The 2nd of October, 2008 marked the introduction of a nationwide ban on smoking in public. Smoking is now banned in all public places such as offices, shopping malls, restaurants, bars, railway stations, airport lounges, banquet halls, canteens, and coffee houses all over India. Anyone caught smoking in a public place is now liable to a fine of Rs. 200.
Although many people, especially smokers, have termed this ban to be draconian, it is actually a small step in the right direction for a country where the sales of tobacco products have steadily been on the increase. Many other countries, including Ireland and France, that have historically been smoker-friendly have established similar bans on smoking in public places. What remains to be seen is whether the ban will actually have a positive effect in reducing the incidence of smoking.
The rationale behind this ban is simple enough. Although you can smoke with impunity in the streets, smoking in enclosed public spaces subjects all non-smokers to the harmful effects of second-hand smoke. So, for the smoker, the only option is to either smoke at home or step out into the street. Hopefully, this inconvenience will prompt smokers to seriously consider kicking the habit.
Another effect that the ban has had is that it has brought to the fore the detrimental effects that smoking has on health. Smoking accounts for close to a million deaths in India every year, in the form of various smoking related diseases.

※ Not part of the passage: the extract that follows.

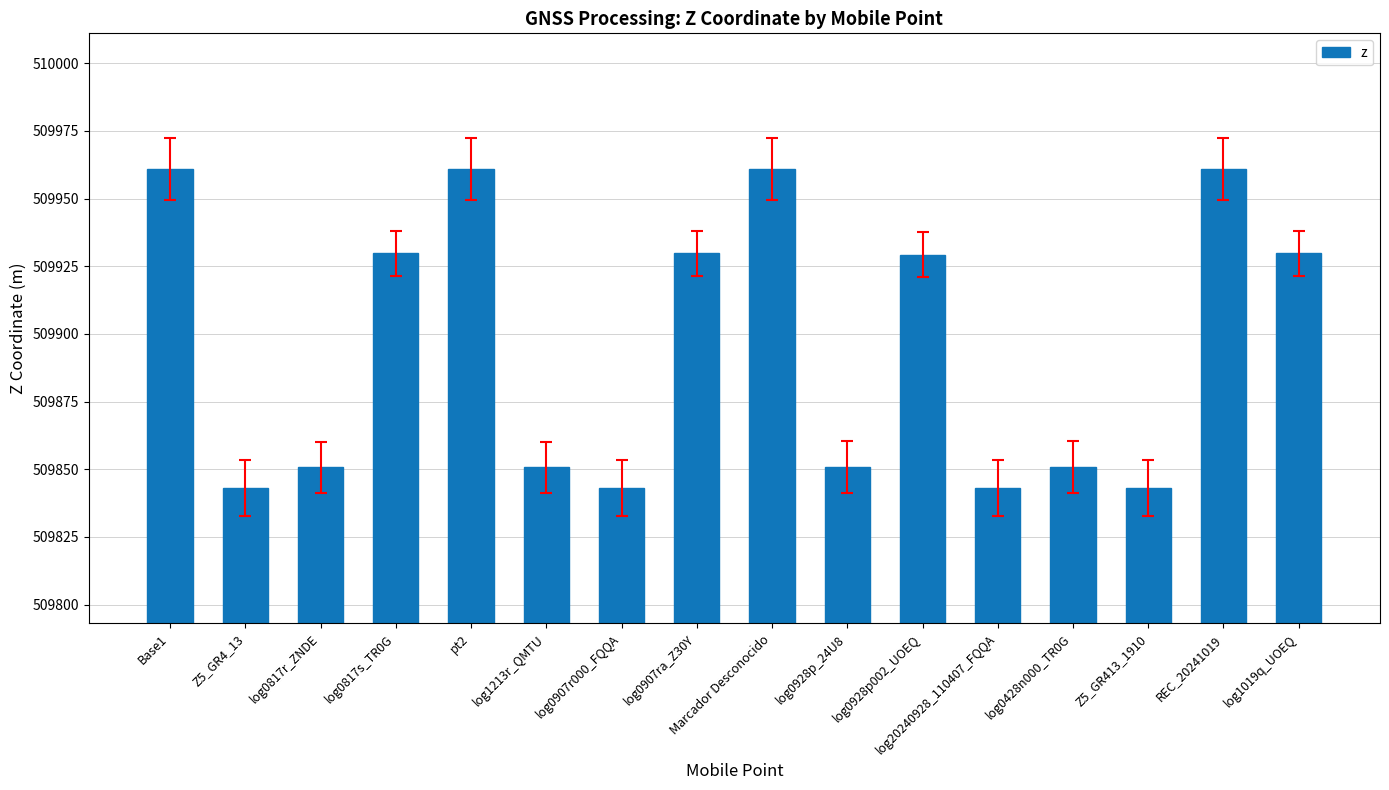

Is it true that the value at log1019q_UOEQ is 509929.7?

True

Need a reason to quit? There are many!
Everyone is aware of the fact that smoking kills. It can lead to cancers of the mouth, throat, lungs, stomach, and bladder, raise blood pressure, and increase the occurrence of heart disease. However, in spite of all the dangers associated with smoking, many smokers seem to adopt an ostrich-like attitude and ignore the harm that they are causing to their own body. Part of this is precipitated by the fact that most people prefer to believe that such serious ailments will not happen to them; they will cite the examples of a favourite uncle who smoked incessantly yet lived to the ripe old age of ninety.
What most people don’t realise is that smoking not only increases your chances of contracting a major ailment but also adversely affects your lifestyle and appearance.
Compare a thirty-year-old smoker with a non-smoker of the same age. It is easy to identify the person who starts to pant and wheeze after climbing three flights of stairs as the smoker. Smoking reduces your stamina and capacity to work. Over years of smoking, the harmful chemicals and tar in cigarette smoke slowly coat the lungs and reduce its capacity to absorb oxygen.
If you smoke twenty cigarettes a day, in one year, you can accumulate a cupful of tar on your lungs. When the lungs are unable to absorb oxygen properly, they are unable to oxygenate the blood. Therefore, all the cells of your body are forced to endure a forced deprivation of oxygen that slowly increases over the years. Smoking also causes deposits to line the blood vessels, so the heart has to pump twice as hard to supply the body. All this is characterized in the form of loss of stamina and energy.